┌────────

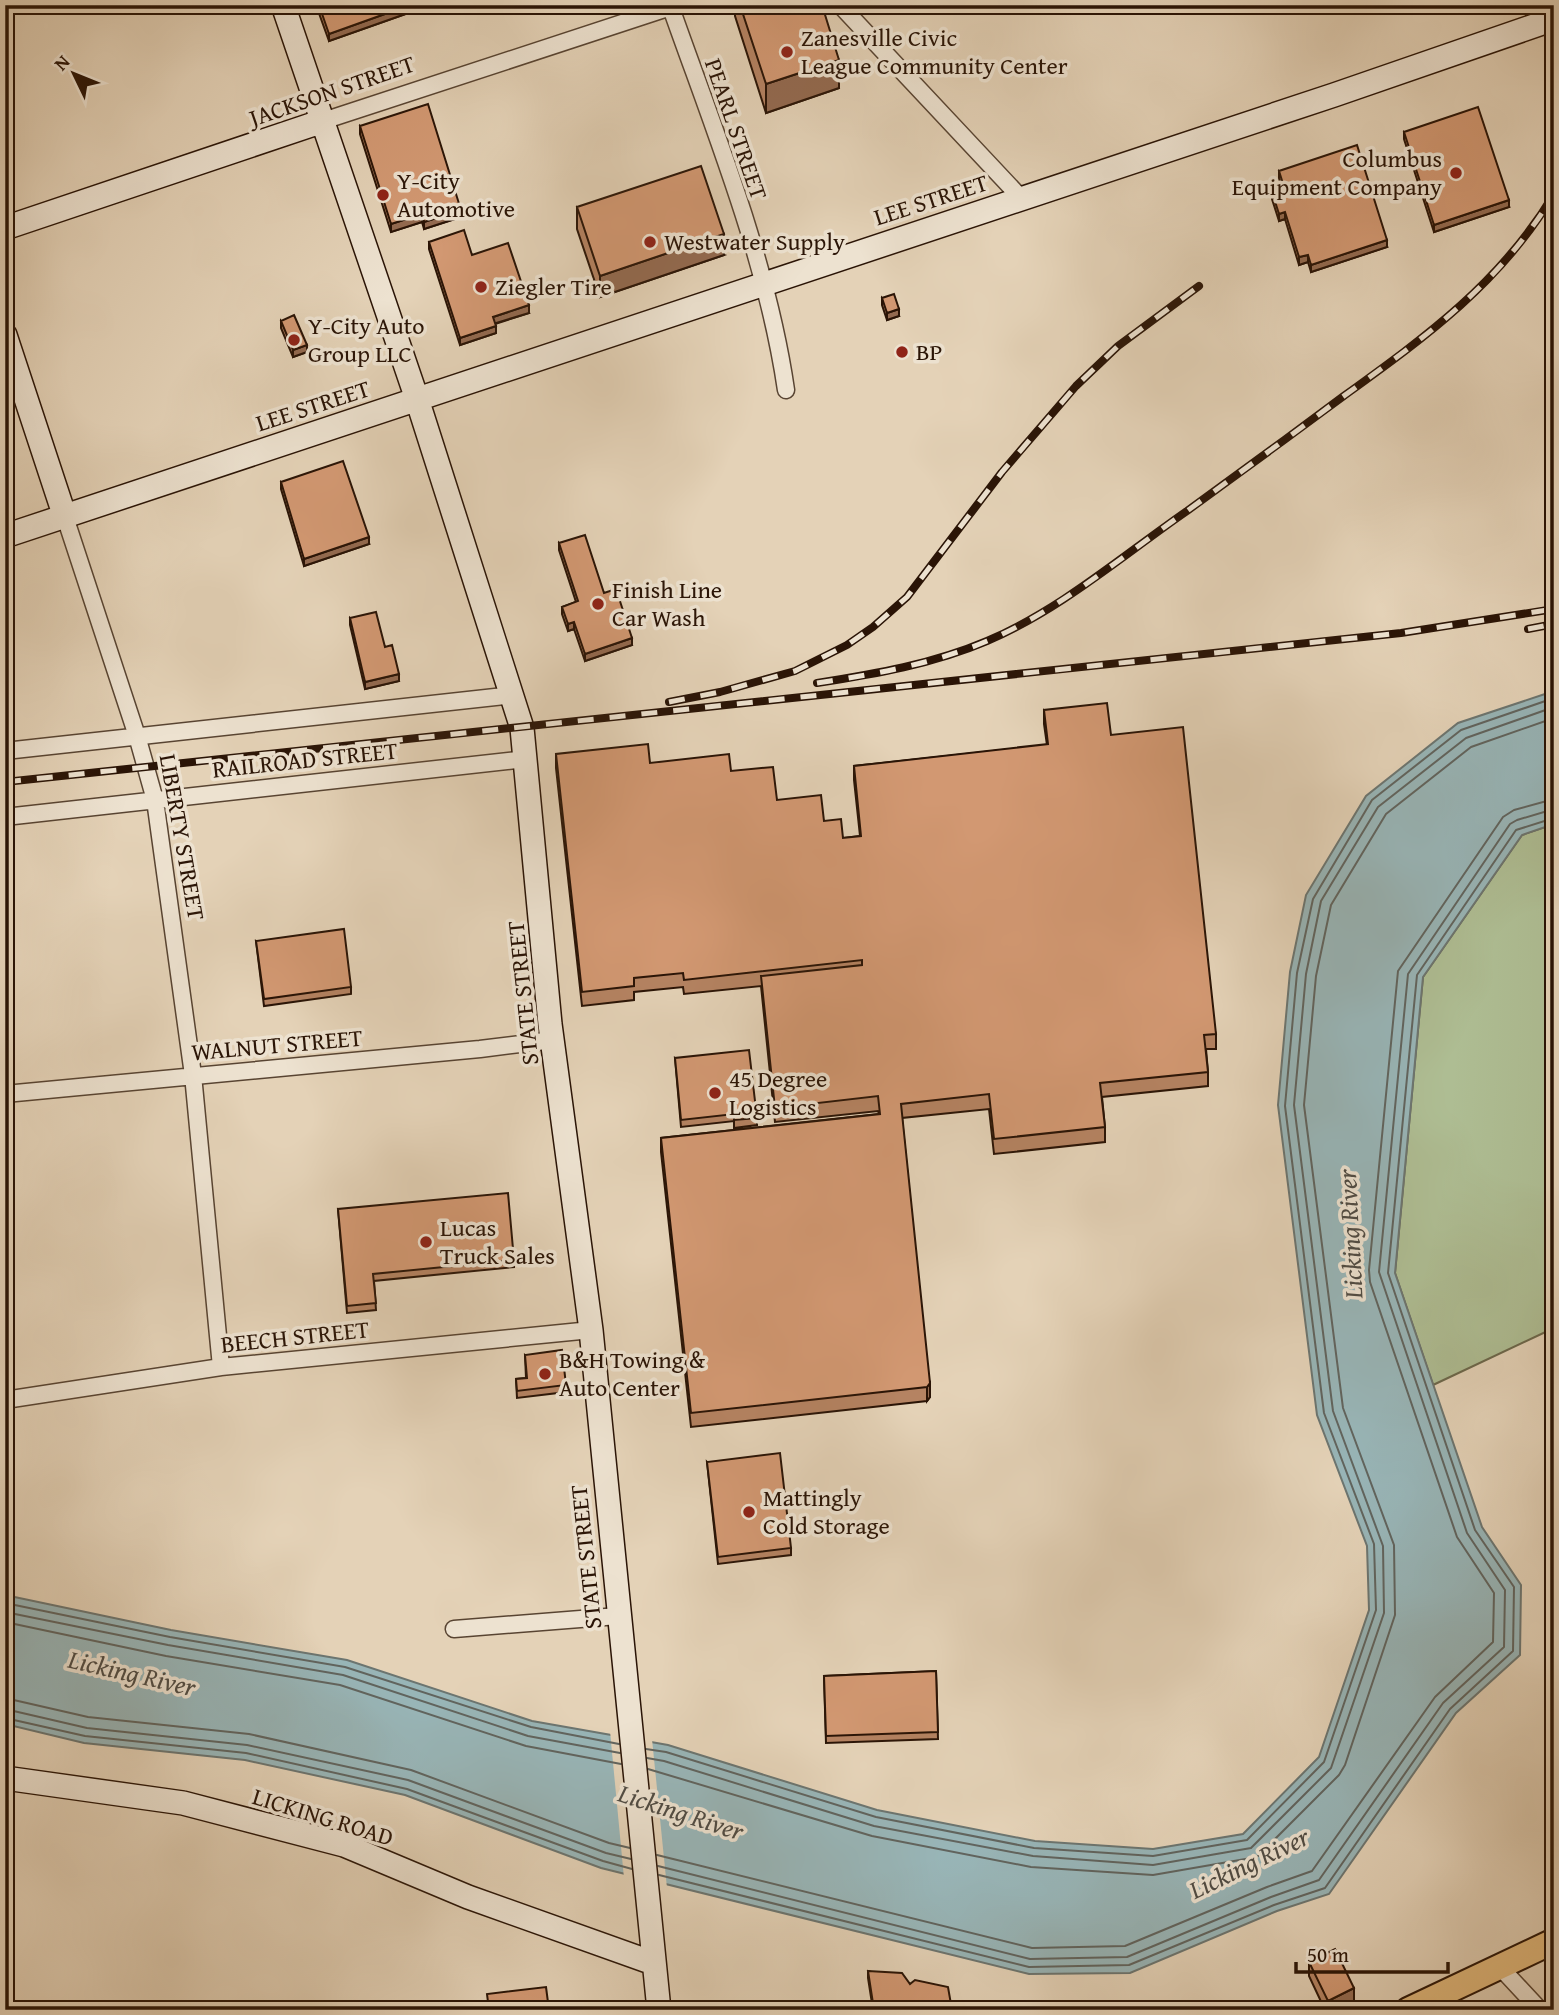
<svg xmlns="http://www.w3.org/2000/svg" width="1559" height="2015" viewBox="0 0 1559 2015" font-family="'Gentium Book Plus',serif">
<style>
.green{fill:#aebd93;stroke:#6c684c;stroke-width:2}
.water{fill:#98b5b7;stroke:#6c7570;stroke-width:2}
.pier{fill:#e4d2b7}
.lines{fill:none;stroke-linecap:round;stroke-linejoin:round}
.shore{stroke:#61645e;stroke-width:2}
.street-casing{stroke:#584432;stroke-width:19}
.secondary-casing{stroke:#2a1406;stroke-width:26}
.primary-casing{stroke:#2a1406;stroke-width:28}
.street{stroke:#ede2d0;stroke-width:16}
.secondary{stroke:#ede2d0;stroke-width:23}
.primary{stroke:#e2b97c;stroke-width:24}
.rail-casing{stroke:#2a1406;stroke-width:8}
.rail{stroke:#ede2d0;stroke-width:5;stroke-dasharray:16;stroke-linecap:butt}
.wall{fill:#b58362;stroke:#2a1406;stroke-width:2}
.shaded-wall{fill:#936a50;stroke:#2a1406;stroke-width:2}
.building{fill:#d29872;stroke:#2a1406;stroke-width:2}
.poi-dot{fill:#8f2418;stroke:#ede2d0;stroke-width:2.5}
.labels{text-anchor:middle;stroke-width:7;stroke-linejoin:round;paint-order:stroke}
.poi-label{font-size:24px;fill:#2a1406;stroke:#ede2d0;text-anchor:start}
.street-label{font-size:24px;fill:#2a1406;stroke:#ede2d0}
.water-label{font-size:26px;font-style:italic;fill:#504c44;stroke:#ede2d0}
</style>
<rect width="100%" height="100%" fill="#e4d2b7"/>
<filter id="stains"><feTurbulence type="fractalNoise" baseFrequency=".00286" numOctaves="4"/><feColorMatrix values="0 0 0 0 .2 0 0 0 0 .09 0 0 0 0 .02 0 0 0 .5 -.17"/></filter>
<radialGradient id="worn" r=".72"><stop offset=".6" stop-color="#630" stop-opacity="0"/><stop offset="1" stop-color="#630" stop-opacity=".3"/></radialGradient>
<!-- green -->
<path class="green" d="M1554,824v504l-121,57 -38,-112 28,-296 99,-142z"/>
<!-- water -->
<path class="water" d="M1554,691v133l-32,11 -99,142 -28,296 87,254 39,58 -1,70 -64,58 -127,181 -52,17 -147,62 -101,1 -428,-106 -196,-73 -160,-35 -161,-17 -79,-19v-129l166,35 176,30 185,61 136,24 209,65 158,31 118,8 90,-15 76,-77 50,-147 -2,-64 -50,-131 -39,-310 12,-133 16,-77 60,-99 92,-73z"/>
<!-- pier -->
<path class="pier" d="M610,1731l42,8 15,149 -43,-10z"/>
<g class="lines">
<!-- shore -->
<path class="shore" d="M5,1603l165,34 175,30 186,60 88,17
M5,1612l163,33 175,30 185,61 92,17
M5,1622l161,34 174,29 186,61 95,18
M5,1698l83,19 161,17 162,36 198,73 21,5
M5,1709l82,19 160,17 161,35 198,73 25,6
M5,1718l80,18 161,17 161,36 196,72 29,8
M646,1749l20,3 210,65 158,31 119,8 94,-16 77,-78 52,-152 -2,-66 -50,-131 -39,-307 12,-133 16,-74 59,-99 89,-70 93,-32
M647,1758l17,3 210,65 159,30 120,9 98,-17 80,-80 53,-155 -1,-67 -50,-135 -39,-306 12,-131 15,-73 57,-94 88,-69 88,-31
M648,1769l224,67 159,31 122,8 104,-18 82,-82 6,-10 50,-150 -1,-70 -51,-137 -39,-303 12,-129 15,-71 55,-91 85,-67 83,-29
M657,1855l375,93 93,-2 142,-59 45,-16 123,-174 58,-55 1,-49 -37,-56 -87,-255 -1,-12 29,-299 105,-154 11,-7 40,-11
M658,1866l372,93 97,-2 144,-60 48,-17 124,-177 61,-56 1,-57 -38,-57 -88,-261 29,-298 102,-150 7,-4 37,-11
M659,1875l370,92 100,-2 145,-60 51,-17 125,-179 63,-58 1,-64 -39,-57 -87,-257 29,-298 99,-145 38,-12"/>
<defs>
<path id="street" d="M670,5c44,125 97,254 116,385
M840,5l181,193
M323,121l354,-116
M65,517l72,219 18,64 38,275 28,292
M5,751l508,-56
M5,817l521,-58
M5,1094l475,-45 73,-9
M5,1400l216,-33 370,-37
M454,1629l164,-13
M1500,1967l40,43"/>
<path id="secondary" d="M283,5l134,394 105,329 28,296 41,306 68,680
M5,228l318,-107
M5,335l60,182
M5,536l1329,-441 220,-76
M5,1778l178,25 161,42 124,52 185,66"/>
<path id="primary" d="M1408,2010l146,-69"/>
</defs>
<!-- street casing -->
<use href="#street" class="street-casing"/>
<!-- secondary casing -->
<use href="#secondary" class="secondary-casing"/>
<!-- primary casing -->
<use href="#primary" class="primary-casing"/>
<!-- street -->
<use href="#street" class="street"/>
<!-- secondary -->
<use href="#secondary" class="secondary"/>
<!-- primary -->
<use href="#primary" class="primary"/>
<defs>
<path id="rail" d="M1528,629l26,-5
M817,683c58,-9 116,-19 170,-42 73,-31 135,-85 200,-130 51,-37 103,-75 154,-113 83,-60 159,-114 213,-204
M669,702l51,-10 75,-21 52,-26 26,-18 34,-30 95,-125 74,-86 42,-40 81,-60
M5,782l1396,-149 153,-24"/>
</defs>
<!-- rail casing -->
<use href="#rail" class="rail-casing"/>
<!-- rail -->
<use href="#rail" class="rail"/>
</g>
<!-- wall -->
<path class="wall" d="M316,5h115l-102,36z
M735,5h87l17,83 -73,25 -31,-97z
M360,126l101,91 -37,12 -2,-7 -31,10 -31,-98z
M1404,132l105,75 -75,25 -30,-93z
M1279,171l108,76 -76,25 -3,-10 -9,3 -14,-46 -6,2 -7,-22v-7l10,-4 -3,-10z
M577,207l147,48 -124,42 -23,-68z
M429,242l43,13 57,58 -34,11 1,9 -36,12 -31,-96z
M882,298l17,18 -12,4 -5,-15z
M281,321l26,31 -14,5 -12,-29z
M281,482l88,62 -65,22 -23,-77z
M559,543l45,50 28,52 -47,16 -11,-32 -6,2 -6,-17v-7l14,-5 -17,-52z
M350,618l35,29 14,34 -34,8 -15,-64z
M1044,710l67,25 105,299v15h-10l2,23v14l-106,11 3,30v15l-111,12 -5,-45 -87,9 28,279 -3,4 -236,26 -30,-275v-14l218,-24 -1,-3 -103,11 -14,-136 -77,8 -1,-7 -49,5v8l-52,6 -26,-238v-14l175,17 46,29 47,21 19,17 17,-2 -6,-56v-14l193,-21 -3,-21z
M256,941l95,46v7l-87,12z
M675,1058l82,60v7l-23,3v-7l-53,6z
M338,1209l176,51v7l-140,14 2,29 -29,3z
M525,1355l41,30v7l-49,6 -1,-19 10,-1z
M707,1462l84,86v7l-73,9z
M936,1671l2,68 -112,4 -2,-67z
M1309,1962l45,41 -15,7h-14l-16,-34z
M868,1971l42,13 42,26h-79l-5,-32z"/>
<!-- shaded-wall -->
<path class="shaded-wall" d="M410,5h21l-102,36v-7z
M839,60v28l-73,25v-29z
M1509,200v7l-75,25v-7z
M461,210v7l-37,12v-7z
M1285,212v7l-6,2v-7z
M422,214v8l-31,10v-8z
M724,234v21l-124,42v-21z
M1387,240v7l-76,25v-7z
M1308,255v7l-9,3v-8z
M529,305v8l-36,11v-7z
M899,309v7l-12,4v-7z
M496,326v7l-36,12v-7z
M307,345v7l-14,5v-7z
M369,537v7l-65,22v-7z
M574,622v7l-6,2v-7z
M632,638v7l-47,16v-7z
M399,674v7l-34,8v-7z
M930,1383v14l-3,4v-14z
M1354,1988v15l-15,7h-11v-9z"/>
<!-- building -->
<path class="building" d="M319,5h91l-81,29z
M740,5h82l17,55 -73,24z
M428,104l33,106 -37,12 -2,-8 -31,10 -31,-98z
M1478,107l31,93 -75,25 -30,-93z
M1357,145l30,95 -76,25 -3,-10 -9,2 -14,-45 -6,2 -7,-22 12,-5 -5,-16z
M701,166l23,68 -124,42 -23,-69z
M464,230l8,25 36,-12 21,62 -36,12 3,9 -36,12 -31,-96z
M894,294l5,15 -12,4 -5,-15z
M294,315l13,30 -14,5 -12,-29z
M343,461l26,76 -65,22 -23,-77z
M585,535l19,58 12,-4 16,49 -47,16 -11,-32 -6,2 -6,-17 16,-6 -19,-58z
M376,612l9,35 7,-2 7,29 -34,8 -15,-64z
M1107,703l4,32 72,-8 33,307 -12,1 4,37 -108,11 5,44 -111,12 -5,-45 -88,10 29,279 -3,4 -236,26 -30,-275 219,-24 -2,-18 -103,12 -14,-132 101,-11v-5l-178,20 -1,-7 -49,5v8l-52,6 -26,-238 92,-10 2,19 79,-9 2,17 42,-4 4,33 44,-5 3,26 17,-2 2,19 18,-2 -7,-70 194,-22 -4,-34z
M344,929l7,58 -87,12 -8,-58z
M749,1050l8,68 -23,2v-6l-53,6 -6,-62z
M508,1193l6,67 -141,14 3,29 -29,3 -9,-97z
M562,1350l4,35 -49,6 -1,-12 11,-1 -2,-23z
M780,1453l11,95 -73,9 -11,-95z
M936,1671l2,61 -112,4 -2,-60z
M1335,1949l19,39 -26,13 -19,-39z
M868,1971l34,2 8,11 5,-4 33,7 4,23h-78z
M546,1987l3,23h-60l-2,-16z"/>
<!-- markers -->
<g class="poi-dot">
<circle cx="787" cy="52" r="7"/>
<circle cx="1456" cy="173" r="7"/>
<circle cx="383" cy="195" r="7"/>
<circle cx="650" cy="242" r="7"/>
<circle cx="481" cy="287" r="7"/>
<circle cx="294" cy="340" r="7"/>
<circle cx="902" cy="352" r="7"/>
<circle cx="598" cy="604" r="7"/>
<circle cx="715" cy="1093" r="7"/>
<circle cx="426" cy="1242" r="7"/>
<circle cx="545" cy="1374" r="7"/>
<circle cx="749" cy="1512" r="7"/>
</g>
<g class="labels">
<!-- poi labels -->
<g class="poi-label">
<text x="801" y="46">Zanesville Civic<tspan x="801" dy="28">League Community Center</tspan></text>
<text x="1442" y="167" text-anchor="end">Columbus<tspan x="1442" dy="28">Equipment Company</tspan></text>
<text x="397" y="189">Y-City<tspan x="397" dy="28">Automotive</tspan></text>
<text x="664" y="250">Westwater Supply</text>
<text x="495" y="295">Ziegler Tire</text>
<text x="308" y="334">Y-City Auto<tspan x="308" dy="28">Group LLC</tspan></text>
<text x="916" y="360">BP</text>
<text x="612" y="598">Finish Line<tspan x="612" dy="28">Car Wash</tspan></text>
<text x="729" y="1087">45 Degree<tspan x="729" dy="28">Logistics</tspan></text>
<text x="440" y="1236">Lucas<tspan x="440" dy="28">Truck Sales</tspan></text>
<text x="559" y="1368">B&amp;H Towing &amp;<tspan x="559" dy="28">Auto Center</tspan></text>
<text x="763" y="1506">Mattingly<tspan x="763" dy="28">Cold Storage</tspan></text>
</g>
<!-- street labels -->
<g class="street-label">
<text transform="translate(332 91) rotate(-19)" y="8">JACKSON STREET</text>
<text transform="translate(736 129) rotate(71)" y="8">PEARL STREET</text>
<text transform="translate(931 200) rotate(-18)" y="8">LEE STREET</text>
<text transform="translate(313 406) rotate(-18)" y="8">LEE STREET</text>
<text transform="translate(305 760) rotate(-6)" y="8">RAILROAD STREET</text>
<text transform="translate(182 837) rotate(80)" y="8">LIBERTY STREET</text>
<text transform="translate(523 993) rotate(-96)" y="8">STATE STREET</text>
<text transform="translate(277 1045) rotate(-5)" y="8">WALNUT STREET</text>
<text transform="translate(295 1337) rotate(-6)" y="8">BEECH STREET</text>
<text transform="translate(586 1557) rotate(-96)" y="8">STATE STREET</text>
<text transform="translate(323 1817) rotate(17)" y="8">LICKING ROAD</text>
</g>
<!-- water labels -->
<g class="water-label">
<text transform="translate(1350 1234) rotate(-93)" y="9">Licking River</text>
<text transform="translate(132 1673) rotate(13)" y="9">Licking River</text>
<text transform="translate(681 1812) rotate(18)" y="9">Licking River</text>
<text transform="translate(1249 1863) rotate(-26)" y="9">Licking River</text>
</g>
</g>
<!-- margin -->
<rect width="1559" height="2015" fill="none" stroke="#e4d2b7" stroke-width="28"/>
<rect x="7" y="7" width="1545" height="2001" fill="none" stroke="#2a1406" stroke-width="3.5"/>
<rect x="14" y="14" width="1531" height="1987" fill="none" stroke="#2a1406" stroke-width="2"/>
<!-- north arrow -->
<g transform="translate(74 74) rotate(313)" stroke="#ede2d0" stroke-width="5" paint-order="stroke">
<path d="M0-5L12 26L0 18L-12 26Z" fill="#2a1406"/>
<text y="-10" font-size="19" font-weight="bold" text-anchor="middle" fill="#2a1406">N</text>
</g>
<!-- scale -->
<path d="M1296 1962v10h152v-10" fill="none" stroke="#2a1406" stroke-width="3.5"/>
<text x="1307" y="1962" font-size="21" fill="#2a1406" stroke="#ede2d0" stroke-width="5" paint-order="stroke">50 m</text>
<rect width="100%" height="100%" filter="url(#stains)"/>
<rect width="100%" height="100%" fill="url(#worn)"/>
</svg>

└────────

> **REQUIRED WORK**:
Show the lines above with "round".

> **EXERCISE ANSWER**:
.lines{fill:none;stroke-linecap:round;stroke-linejoin:round}
.labels{text-anchor:middle;stroke-width:7;stroke-linejoin:round;paint-order:stroke}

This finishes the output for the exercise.